Stored items
+ + + + + + +
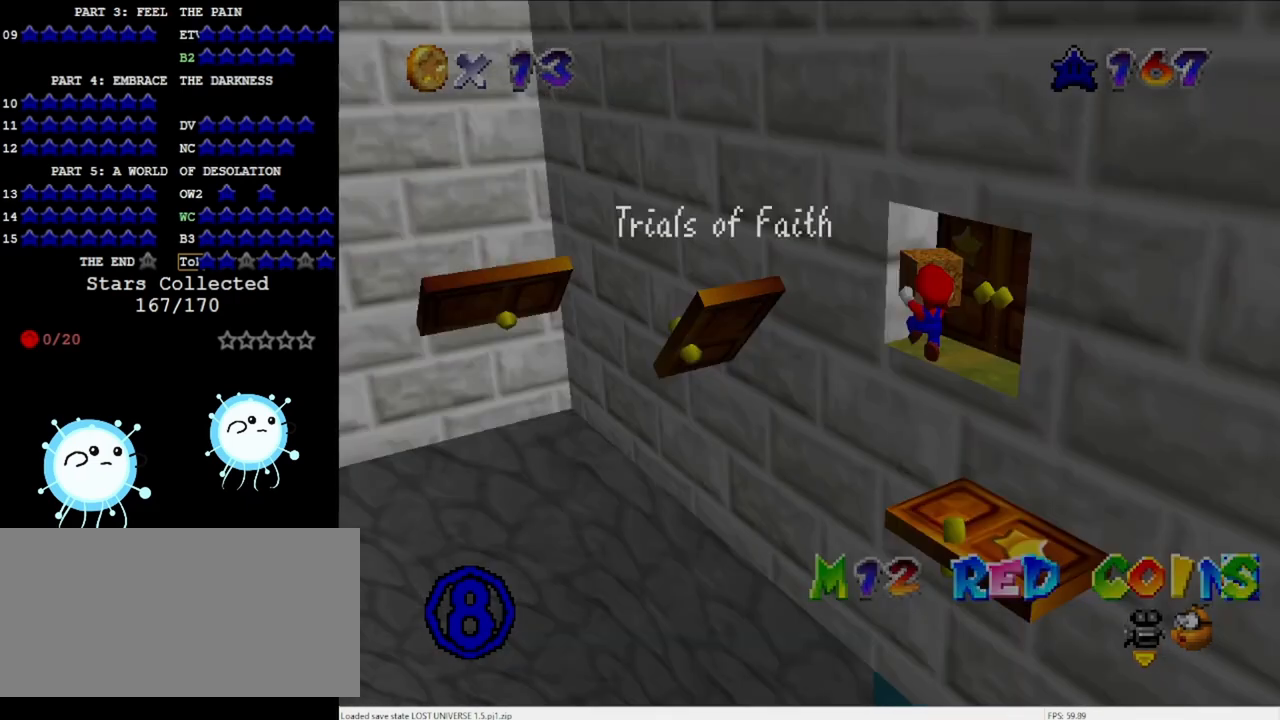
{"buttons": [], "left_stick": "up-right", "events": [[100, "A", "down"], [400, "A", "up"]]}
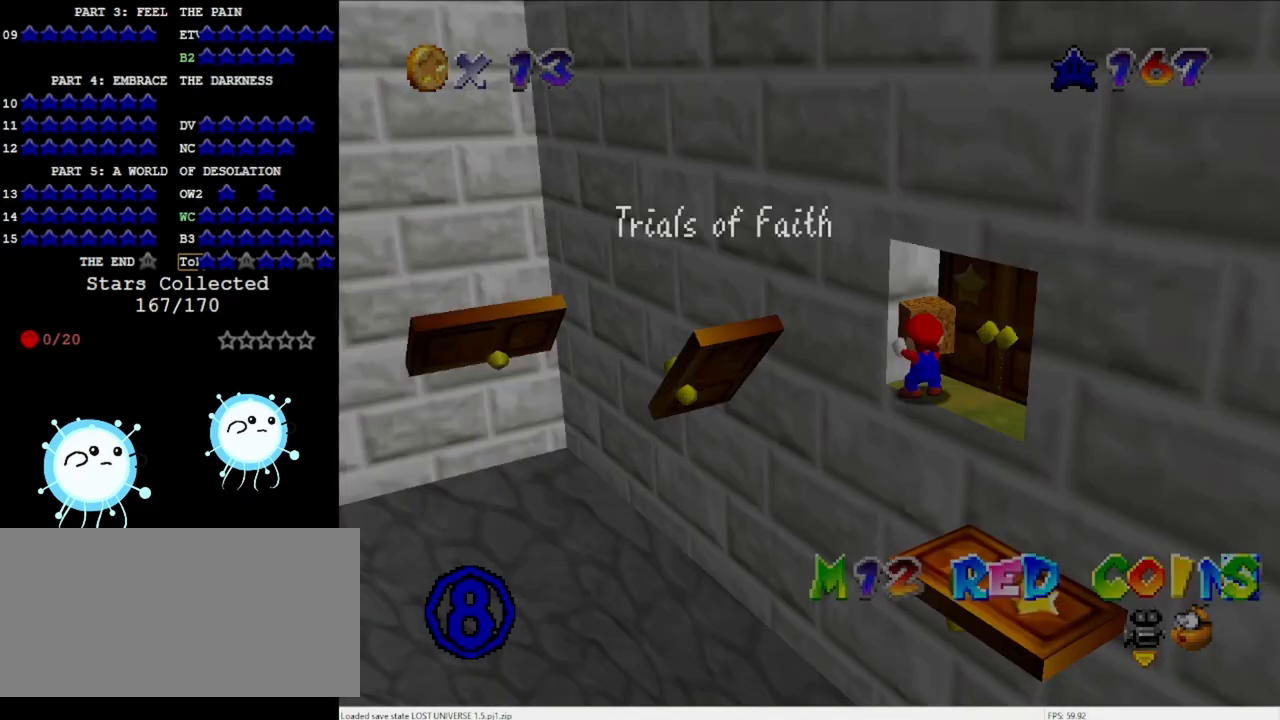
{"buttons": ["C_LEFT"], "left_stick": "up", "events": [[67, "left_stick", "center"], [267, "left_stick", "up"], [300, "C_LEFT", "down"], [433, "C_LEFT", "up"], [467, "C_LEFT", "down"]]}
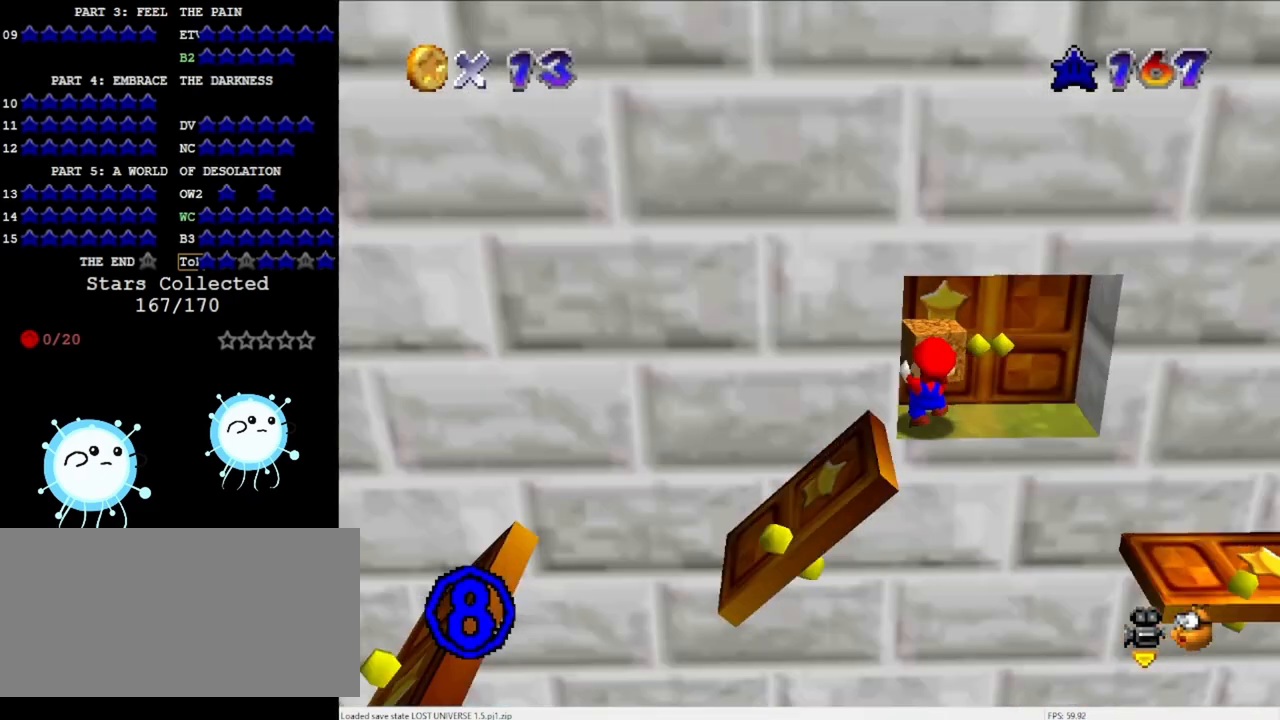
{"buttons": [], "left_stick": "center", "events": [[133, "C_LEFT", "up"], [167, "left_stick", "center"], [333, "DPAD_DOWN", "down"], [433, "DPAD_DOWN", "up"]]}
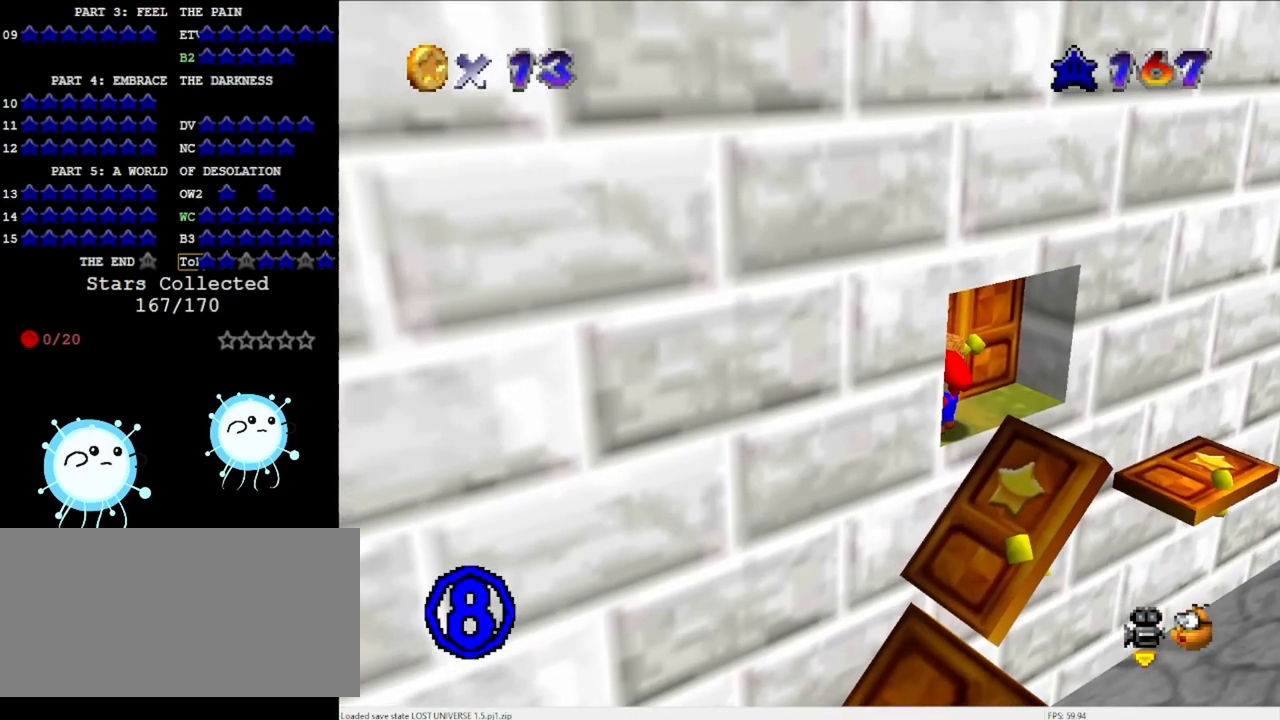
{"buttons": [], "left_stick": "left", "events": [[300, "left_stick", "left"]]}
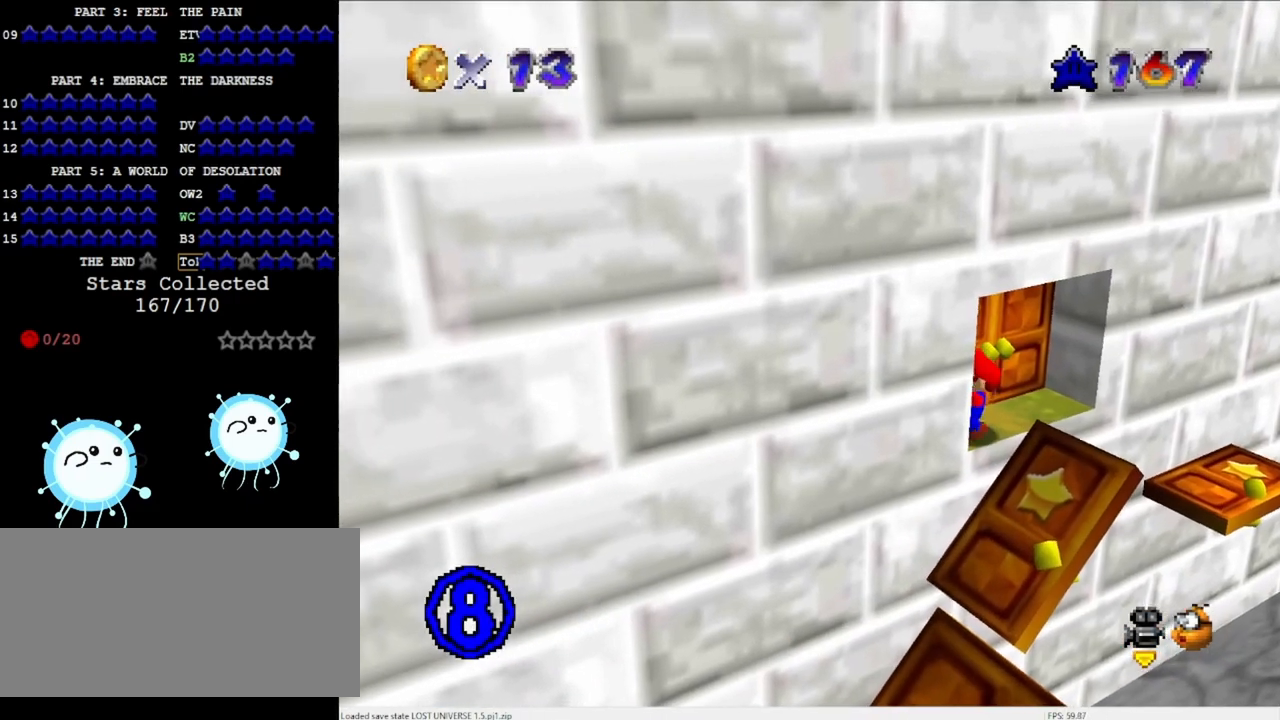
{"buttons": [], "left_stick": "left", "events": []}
+ + + + + + +
_WHAT IS NEEDED_
What is needed is each line from the records with the word "center" in it.

_SOLUTION FOR THIS PROBLEM_
{"buttons": ["C_LEFT"], "left_stick": "up", "events": [[67, "left_stick", "center"], [267, "left_stick", "up"], [300, "C_LEFT", "down"], [433, "C_LEFT", "up"], [467, "C_LEFT", "down"]]}
{"buttons": [], "left_stick": "center", "events": [[133, "C_LEFT", "up"], [167, "left_stick", "center"], [333, "DPAD_DOWN", "down"], [433, "DPAD_DOWN", "up"]]}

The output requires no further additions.